Miyake had done a skillful job of interlacing the bigger logs and smaller scraps until his pile had come to resemble some kind of avant-garde sculpture. Stepping back a few paces, he would examine in detail the form he had constructed, adjust some of the pieces, then circle around to the other side for another look, repeating the process several times. As always. All he had to do was look at the way the pieces of wood were combined to begin having mental images of the subtlest movement of the rising flames, the way a sculptor can imagine the pose of a figure hidden in a lump of stone.

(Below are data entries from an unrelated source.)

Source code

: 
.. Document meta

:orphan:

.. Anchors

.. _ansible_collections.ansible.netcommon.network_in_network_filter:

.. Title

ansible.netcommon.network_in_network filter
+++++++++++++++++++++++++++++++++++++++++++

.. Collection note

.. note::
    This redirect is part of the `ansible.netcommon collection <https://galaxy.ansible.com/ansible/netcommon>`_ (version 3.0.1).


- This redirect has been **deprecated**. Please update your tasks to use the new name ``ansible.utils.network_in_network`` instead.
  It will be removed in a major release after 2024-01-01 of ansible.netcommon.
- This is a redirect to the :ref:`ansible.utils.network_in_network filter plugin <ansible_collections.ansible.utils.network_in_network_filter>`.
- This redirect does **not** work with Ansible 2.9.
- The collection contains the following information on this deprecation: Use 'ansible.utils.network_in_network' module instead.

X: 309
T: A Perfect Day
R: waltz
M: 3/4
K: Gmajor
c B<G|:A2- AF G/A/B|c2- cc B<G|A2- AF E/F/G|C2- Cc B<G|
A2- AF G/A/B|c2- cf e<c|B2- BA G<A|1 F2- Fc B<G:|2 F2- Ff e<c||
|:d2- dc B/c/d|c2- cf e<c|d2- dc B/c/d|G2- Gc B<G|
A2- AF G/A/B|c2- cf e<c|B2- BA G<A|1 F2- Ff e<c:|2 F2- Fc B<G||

Miyake took his time, but once he had everything arranged to his satisfaction, he nodded as if to say to himself, That’s it: perfect. Next, he bunched up sheets of newspaper that he had brought along, slipped them through the gaps at the bottom of the pile, and lit them with a plastic cigarette lighter. Junko took her cigarettes from her pocket, put one in her mouth, and struck a match. Narrowing her eyes, she stared at Miyake’s hunched back and balding head. This was it: the one heart-stopping moment of the whole procedure. Would the fire catch? Would it erupt in giant flames?